Problem requirements
The lines below, from the first through the one containing "right ankle: (185, 399)", are to be given again exactly, with pictures left out and nothing added.
━━━
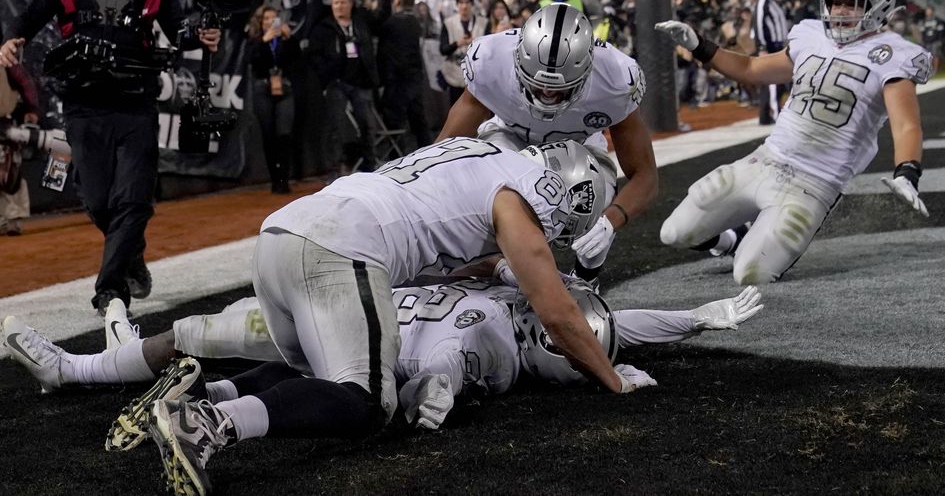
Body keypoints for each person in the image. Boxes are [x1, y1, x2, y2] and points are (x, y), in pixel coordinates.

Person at [125, 139, 639, 494]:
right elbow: (557, 314)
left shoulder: (485, 156)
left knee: (321, 379)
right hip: (342, 244)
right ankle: (209, 425)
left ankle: (198, 395)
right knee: (368, 401)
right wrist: (614, 380)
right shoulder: (521, 198)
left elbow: (452, 243)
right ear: (568, 197)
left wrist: (502, 269)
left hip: (284, 232)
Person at [0, 275, 762, 442]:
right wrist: (695, 318)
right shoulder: (519, 321)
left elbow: (456, 357)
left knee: (213, 335)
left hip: (351, 324)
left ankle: (82, 372)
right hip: (357, 319)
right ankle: (185, 399)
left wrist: (438, 392)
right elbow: (610, 325)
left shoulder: (505, 331)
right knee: (214, 338)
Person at [655, 0, 932, 285]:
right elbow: (751, 69)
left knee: (750, 274)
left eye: (852, 3)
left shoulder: (894, 54)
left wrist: (907, 171)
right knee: (673, 233)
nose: (840, 11)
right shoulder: (811, 35)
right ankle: (732, 239)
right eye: (835, 2)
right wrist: (700, 46)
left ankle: (746, 241)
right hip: (765, 160)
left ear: (879, 5)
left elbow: (906, 125)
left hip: (815, 183)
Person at [0, 0, 221, 316]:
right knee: (98, 200)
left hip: (136, 106)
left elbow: (178, 31)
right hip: (84, 109)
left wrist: (201, 35)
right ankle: (131, 251)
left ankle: (110, 291)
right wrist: (11, 39)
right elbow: (25, 20)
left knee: (133, 200)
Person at [437, 3, 657, 287]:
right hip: (509, 136)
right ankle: (500, 267)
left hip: (579, 149)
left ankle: (587, 273)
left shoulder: (615, 79)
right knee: (486, 192)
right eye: (537, 85)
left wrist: (610, 221)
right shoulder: (492, 60)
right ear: (518, 59)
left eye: (560, 89)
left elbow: (645, 176)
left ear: (588, 69)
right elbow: (444, 151)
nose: (547, 94)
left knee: (588, 191)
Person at [309, 0, 390, 174]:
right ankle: (335, 171)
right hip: (336, 83)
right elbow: (314, 56)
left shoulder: (362, 22)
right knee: (335, 127)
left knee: (367, 126)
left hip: (361, 82)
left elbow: (383, 15)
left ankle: (370, 168)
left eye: (342, 2)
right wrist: (326, 75)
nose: (339, 6)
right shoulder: (324, 28)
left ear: (351, 4)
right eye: (335, 3)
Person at [247, 4, 300, 194]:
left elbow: (297, 59)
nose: (270, 22)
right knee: (268, 136)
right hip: (263, 88)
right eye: (266, 19)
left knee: (284, 134)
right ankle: (274, 179)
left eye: (274, 18)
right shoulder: (255, 40)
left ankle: (284, 179)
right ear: (260, 22)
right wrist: (264, 41)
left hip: (284, 88)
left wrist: (290, 38)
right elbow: (251, 60)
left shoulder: (285, 40)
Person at [376, 0, 431, 150]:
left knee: (394, 120)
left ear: (397, 1)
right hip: (415, 76)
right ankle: (428, 152)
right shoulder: (415, 22)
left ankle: (397, 155)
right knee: (418, 120)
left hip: (397, 79)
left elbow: (383, 51)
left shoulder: (391, 23)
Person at [0, 64, 40, 236]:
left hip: (4, 124)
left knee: (9, 174)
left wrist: (32, 109)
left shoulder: (5, 61)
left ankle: (12, 219)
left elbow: (25, 82)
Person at [439, 0, 486, 104]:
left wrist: (475, 43)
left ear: (472, 4)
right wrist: (457, 44)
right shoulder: (448, 23)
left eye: (467, 2)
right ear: (457, 4)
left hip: (476, 74)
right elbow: (443, 50)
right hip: (454, 73)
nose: (464, 6)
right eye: (461, 3)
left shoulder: (483, 22)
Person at [753, 0, 790, 125]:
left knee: (774, 81)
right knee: (773, 81)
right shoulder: (764, 1)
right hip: (770, 47)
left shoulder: (774, 3)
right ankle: (776, 114)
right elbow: (758, 23)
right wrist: (762, 47)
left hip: (778, 46)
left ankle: (765, 116)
━━━
Result
Body keypoints for each person in the image. Boxes are [x1, y1, x2, y2] and points are (x, y), in pixel coordinates.

Person at [125, 139, 639, 494]:
right elbow: (557, 314)
left shoulder: (485, 156)
left knee: (321, 379)
right hip: (342, 244)
right ankle: (209, 425)
left ankle: (198, 395)
right knee: (368, 401)
right wrist: (614, 380)
right shoulder: (521, 198)
left elbow: (452, 243)
right ear: (568, 197)
left wrist: (502, 269)
left hip: (284, 232)
Person at [0, 275, 762, 442]:
right wrist: (695, 318)
right shoulder: (519, 321)
left elbow: (456, 357)
left knee: (213, 335)
left hip: (351, 324)
left ankle: (82, 372)
right hip: (357, 319)
right ankle: (185, 399)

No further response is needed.